**Alıştırma yönergeleri**:
1 – Yemen'deki barış girişimini anlatan metne göre BM Yemen Özel Temsilcisi Hans Grundberg, Sana'da hangi Husi lideriyle görüştü?
2 – Yemen'deki barış girişimini anlatan metni kaldığı yerden alıp sürdür.
+++ Belge metni
Yemen'de barışı sağlama çabalarını desteklemek için yeni bir BM ve ABD girişimi

BM Yemen Özel Temsilcisi Hans Grundberg, Husi lideri Mehdi el-Maşat ile Sana'da görüştü (Husi medyası)
BM Yemen Özel Temsilcisi Hans Grundberg, Husi lideri Mehdi el-Maşat ile Sana'da görüştü (Husi medyası)
TT

Yemen'de barışı sağlama çabalarını desteklemek için yeni bir BM ve ABD girişimi

BM Yemen Özel Temsilcisi Hans Grundberg, Husi lideri Mehdi el-Maşat ile Sana'da görüştü (Husi medyası)
BM Yemen Özel Temsilcisi Hans Grundberg, Husi lideri Mehdi el-Maşat ile Sana'da görüştü (Husi medyası)
++++++
+++ Gösterilen malzeme
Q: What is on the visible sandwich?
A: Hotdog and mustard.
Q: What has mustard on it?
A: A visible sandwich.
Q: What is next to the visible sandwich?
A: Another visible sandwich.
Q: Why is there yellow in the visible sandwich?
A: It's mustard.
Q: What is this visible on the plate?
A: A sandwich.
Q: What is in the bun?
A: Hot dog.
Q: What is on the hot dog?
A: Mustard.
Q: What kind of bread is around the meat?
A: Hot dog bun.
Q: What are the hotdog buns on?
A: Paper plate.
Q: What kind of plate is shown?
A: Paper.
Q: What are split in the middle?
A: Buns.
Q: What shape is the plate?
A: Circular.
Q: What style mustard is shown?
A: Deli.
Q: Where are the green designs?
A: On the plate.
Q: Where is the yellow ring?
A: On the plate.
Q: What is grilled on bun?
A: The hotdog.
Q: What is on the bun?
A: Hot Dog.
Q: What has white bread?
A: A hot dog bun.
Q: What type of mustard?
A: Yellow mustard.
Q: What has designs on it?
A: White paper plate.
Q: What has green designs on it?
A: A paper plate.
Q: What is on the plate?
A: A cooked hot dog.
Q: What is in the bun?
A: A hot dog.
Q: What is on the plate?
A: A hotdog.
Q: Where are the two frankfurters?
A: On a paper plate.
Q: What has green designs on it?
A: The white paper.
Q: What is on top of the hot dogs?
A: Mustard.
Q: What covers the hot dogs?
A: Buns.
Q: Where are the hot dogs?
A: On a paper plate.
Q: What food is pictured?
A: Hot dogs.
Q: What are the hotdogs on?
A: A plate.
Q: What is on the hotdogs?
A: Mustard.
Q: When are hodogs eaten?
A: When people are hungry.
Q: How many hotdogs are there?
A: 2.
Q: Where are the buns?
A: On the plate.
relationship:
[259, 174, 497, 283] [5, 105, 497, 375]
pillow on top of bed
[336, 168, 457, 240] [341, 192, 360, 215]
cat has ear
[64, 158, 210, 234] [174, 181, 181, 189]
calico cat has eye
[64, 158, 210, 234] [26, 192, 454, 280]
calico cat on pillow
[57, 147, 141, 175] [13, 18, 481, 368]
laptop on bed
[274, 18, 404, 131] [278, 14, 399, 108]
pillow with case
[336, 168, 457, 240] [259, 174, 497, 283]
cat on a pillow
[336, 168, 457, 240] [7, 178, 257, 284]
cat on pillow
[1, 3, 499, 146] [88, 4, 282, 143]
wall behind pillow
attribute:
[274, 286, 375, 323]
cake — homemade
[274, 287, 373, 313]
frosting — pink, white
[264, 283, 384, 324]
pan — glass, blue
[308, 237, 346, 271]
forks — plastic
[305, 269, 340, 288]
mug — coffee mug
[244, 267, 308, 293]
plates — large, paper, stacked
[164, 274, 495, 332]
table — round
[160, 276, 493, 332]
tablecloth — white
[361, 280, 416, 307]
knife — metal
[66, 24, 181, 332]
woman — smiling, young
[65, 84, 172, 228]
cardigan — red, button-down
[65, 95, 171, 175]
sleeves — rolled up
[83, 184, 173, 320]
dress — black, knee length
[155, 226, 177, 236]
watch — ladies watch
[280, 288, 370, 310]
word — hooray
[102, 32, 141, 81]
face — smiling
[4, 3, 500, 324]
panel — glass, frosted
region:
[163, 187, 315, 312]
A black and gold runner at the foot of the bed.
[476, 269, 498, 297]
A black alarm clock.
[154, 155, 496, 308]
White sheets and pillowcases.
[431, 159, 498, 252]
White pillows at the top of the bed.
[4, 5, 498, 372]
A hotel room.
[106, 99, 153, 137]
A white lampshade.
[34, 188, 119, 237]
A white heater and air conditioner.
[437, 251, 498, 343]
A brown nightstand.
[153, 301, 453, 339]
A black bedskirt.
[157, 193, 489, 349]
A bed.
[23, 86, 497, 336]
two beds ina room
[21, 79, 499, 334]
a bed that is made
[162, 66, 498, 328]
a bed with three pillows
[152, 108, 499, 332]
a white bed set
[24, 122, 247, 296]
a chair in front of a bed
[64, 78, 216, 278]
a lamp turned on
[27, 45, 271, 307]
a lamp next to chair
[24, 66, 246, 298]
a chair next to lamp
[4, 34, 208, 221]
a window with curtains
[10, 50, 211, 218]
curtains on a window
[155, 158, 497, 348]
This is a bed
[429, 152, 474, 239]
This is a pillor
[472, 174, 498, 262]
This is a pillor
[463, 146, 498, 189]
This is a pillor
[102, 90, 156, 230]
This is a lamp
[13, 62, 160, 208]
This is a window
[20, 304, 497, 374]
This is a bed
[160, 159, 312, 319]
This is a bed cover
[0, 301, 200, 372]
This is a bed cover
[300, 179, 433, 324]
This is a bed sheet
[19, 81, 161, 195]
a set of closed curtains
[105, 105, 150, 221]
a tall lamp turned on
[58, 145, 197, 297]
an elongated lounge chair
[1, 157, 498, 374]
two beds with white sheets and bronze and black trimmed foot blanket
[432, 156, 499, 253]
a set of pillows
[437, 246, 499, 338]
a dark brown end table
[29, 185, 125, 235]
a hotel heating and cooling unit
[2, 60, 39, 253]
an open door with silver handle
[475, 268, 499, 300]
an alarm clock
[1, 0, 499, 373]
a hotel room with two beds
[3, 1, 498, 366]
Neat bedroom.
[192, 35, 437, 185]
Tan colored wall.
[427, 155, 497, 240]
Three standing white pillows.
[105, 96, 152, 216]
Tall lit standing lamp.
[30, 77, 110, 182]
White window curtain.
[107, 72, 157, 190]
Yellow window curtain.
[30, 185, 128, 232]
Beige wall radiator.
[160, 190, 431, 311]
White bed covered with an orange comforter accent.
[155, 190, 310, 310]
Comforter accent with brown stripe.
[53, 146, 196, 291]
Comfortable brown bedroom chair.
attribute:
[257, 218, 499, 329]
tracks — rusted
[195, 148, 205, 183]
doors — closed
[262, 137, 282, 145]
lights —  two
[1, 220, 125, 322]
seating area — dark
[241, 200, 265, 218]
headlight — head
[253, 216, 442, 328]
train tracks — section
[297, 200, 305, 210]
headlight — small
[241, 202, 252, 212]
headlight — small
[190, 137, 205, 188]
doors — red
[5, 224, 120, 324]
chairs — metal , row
++++++
+++ Gösterilen malzeme
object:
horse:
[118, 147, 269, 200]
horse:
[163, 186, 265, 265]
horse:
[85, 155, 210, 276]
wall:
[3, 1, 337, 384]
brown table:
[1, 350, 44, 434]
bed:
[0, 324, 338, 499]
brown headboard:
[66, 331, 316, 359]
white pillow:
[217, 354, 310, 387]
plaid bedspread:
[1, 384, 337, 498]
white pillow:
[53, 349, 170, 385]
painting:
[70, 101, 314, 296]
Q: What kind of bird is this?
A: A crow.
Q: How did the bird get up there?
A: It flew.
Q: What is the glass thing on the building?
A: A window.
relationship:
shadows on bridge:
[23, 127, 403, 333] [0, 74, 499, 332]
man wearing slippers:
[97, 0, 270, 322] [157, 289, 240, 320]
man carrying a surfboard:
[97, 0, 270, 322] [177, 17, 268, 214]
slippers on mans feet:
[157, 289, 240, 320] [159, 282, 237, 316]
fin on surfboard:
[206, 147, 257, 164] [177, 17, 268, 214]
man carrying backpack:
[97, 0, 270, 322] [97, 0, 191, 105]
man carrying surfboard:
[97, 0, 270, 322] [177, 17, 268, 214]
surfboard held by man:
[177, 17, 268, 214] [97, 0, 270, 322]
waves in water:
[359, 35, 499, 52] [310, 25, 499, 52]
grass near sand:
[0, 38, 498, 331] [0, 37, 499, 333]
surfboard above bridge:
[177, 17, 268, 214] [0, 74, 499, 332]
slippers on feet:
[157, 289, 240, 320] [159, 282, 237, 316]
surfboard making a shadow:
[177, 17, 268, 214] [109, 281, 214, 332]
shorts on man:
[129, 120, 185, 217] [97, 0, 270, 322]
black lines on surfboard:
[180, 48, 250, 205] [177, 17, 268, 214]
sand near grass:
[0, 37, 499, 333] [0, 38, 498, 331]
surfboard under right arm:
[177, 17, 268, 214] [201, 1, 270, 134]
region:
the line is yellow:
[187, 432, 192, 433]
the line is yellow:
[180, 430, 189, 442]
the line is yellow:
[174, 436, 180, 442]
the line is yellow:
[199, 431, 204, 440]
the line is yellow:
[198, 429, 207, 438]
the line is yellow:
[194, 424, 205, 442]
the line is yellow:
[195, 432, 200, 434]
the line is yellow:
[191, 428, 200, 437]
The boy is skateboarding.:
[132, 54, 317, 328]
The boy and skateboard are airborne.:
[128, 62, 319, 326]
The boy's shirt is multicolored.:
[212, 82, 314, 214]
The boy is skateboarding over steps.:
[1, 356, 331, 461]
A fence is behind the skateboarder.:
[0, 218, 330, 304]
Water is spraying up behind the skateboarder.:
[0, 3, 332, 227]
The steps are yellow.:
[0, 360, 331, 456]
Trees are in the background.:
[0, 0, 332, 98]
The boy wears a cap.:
++++++
**Çözülmüş görevler**:
1 – Mehdi el-Maşat ile görüştü.

2 –
Suudi Arabistan ve Umman'ın Yemen'e barış getirme çabalarına destek olarak, BM Yemen Özel Temsilcisi Hans Grundberg ve ABD Yemen Özel Temsilcisi Tim Linderking bölgede yeni bir ziyaret turu başlattı. Grundberg Husilerle görüşmek için pazartesi günü Sana'ya ziyaret gerçekleştirirken, Linderking ise aynı gün Riyad ve Maskat'a gitti.
Yemen sokağı, bölgesel ve uluslararası çabaların, 2015'teki Husi darbesinden beri devam eden Yemen çatışmasında sayfayı çevirecek bir yol haritasıyla taçlandırılmasını umuyor. Husi grubu ise ABD ve İngiltere'nin barış yolunu tıkadığını iddia ederek, daha fazla siyasi ve ekonomik kazanım elde etmek için manevralar yapıyor.
Husi medyası, Husilerin Yüksek Siyasi Konsey Başkanı Mehdi el-Meşat ve gruba sadık diğer liderlerin, barışı tesis etmek için görüşmek üzere BM elçisi Hans Grunberg ve beraberindeki ekiple Sana'da bir araya geldiğini bildirdi.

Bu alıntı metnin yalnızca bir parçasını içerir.